After an informal dinner, Paul volunteered to stay over in Queens with his parents to help deal with the step van the next day. Walter took the bus back to Woodstock. Later on, Paul sat on a couch next to Sara while Bob sat on the carpet playing with his kids while they all watched “The Johnny Cash Show” on ABC TV. At one point, Sara turned to Paul and said, “Isn’t this awful?” Paul didn’t know what to say.
Bob had appeared on the show a year before, performing “I Threw It All Away” from “Nashville Skyline.” Years later in his book “Chronicles: Volume One,” Dylan wrote, “Having children changed my life and segregated me from just about everybody and everything that was going on. Outside of my family, nothing held any real interest for me… .”
Bob had given Paul his phone number to check on the situation the next morning. Paul picked up the truck and drove back to MacDougal St. where Bob gave him a personal check for $45 to reimburse him for the towing costs. Then he drove the step van back to Woodstock. Over the next two years Paul would occasionally work with Walter doing some gardening chores around Dylan’s house.
A little over a year later, Paul had a show of his paintings. He went down to the Village, screwed up some courage and rang the bell at 94 MacDougal St. A housekeeper answered.

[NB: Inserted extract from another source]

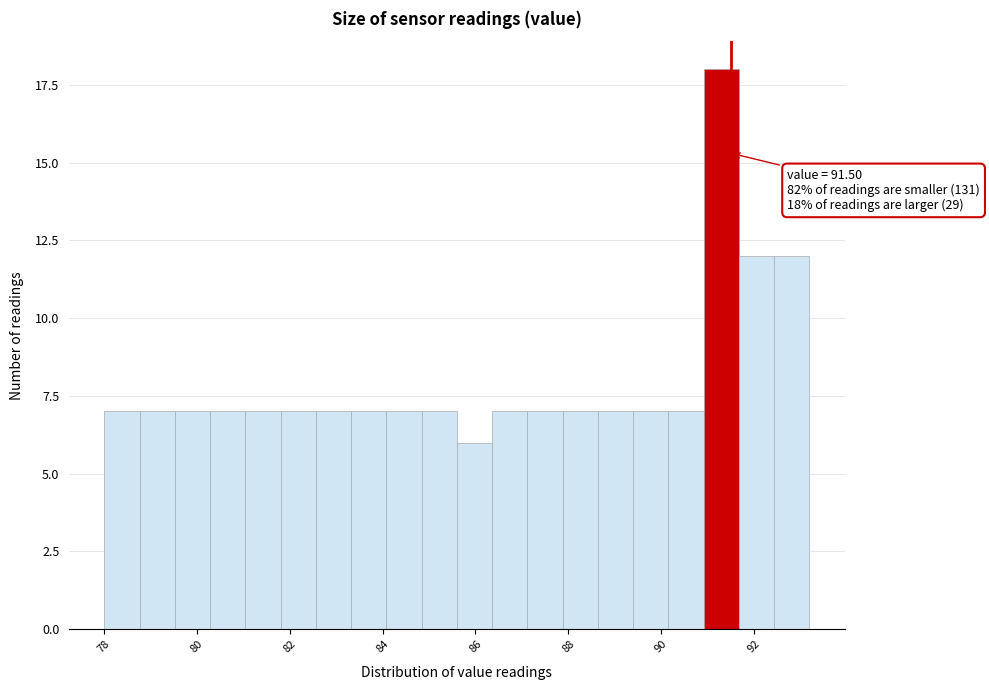

Around what value on the x-axis is the tallest bar? Give the approximate position of its centre, as read against the axis.

91.2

“Is Bob or Sara home?” Paul asked.
A moment later, Sara came to the door, hopping mad. Fans and weirdos of all kinds were a constant menace. Paul managed to reintroduce himself, and Sara realized who he was, and smiled. Paul took a deep breath and handed over a formal invitation for her and Bob to come and see the gallery show.
Did they ever stop by to see Paul’s paintings? He doesn’t know. But Paul’s full-color memory of seeing Bob Dylan’s self-portrait on the wall, with the legend himself standing right underneath it, carrying one end of a piece of furniture, is itself a masterpiece.
Davison is a former Greenwich Village resident who started his nonprofit career in the 1970s at Hamilton-Madison House settlement house on the Lower East Side. He now lives in Connecticut.
There was a time, not long ago, when 124 West Houston St. was gutted, and revealed in all of its original glory, with a “For Rent” sign.
I recalled a great story by Lucian Truscott IV, the Village Voice columnist who’d written about once living upstairs, and hearing Dylan working on “Idiot Wind” on an upright piano which was set up against the wall, on the other side of the building’s staircase. There’s also a great photo of Dylan carrying a little drum, and walking nearby, along Houston St. in front of the window which still has the wrought iron gates. This made particular sense to me, because when I met Dylan, he was walking in the street, and not on the sidewalk.
When 124 Houston was suddenly exhibited with a “For Rent” sign, the bare wooden floors that Bob had trod upon as he toiled to create “New Morning” were revealed to any casual passerby, as was the original tin ceiling and the old broken plaster walls. Here was the bare-bones original, revealed like an old shipwreck that had been washed up in a storm. I was so moved by the sight of it that I found myself regaling a group of tourists about exactly what they were looking at.
I imagine that the front of the studio was closed off to the street in 1970, but now there was only a large plate-glass front, and I vowed to go over there with a camera, when the light was just right, and photograph Dylan’s bare studio. I even wondered if Bob himself ought to be informed that his studio was for rent!
Perhaps he came roving by, late one night, and looked through the window at his Greenwich Village past.
Alas, I never got around to it, and, as far as I know, Bob never came back. Like many a found city treasure, it suddenly disappeared.
Bob Dylan’s original studio was rented, and completely altered by something called New York Pilates. The new enterprise dropped a ceiling and installed some fancy lighting beneath the ancient stamped tin that had once reverberated from an “Idiot Wind,” obliterated the old plaster walls, and they completely tiled over Bob’s roughshod wooden floors. They covered it all over like the proverbial parking lot that paved paradise, and now Bob Dylan’s studio is gone forever.
I’m sure glad that I got to see it, though.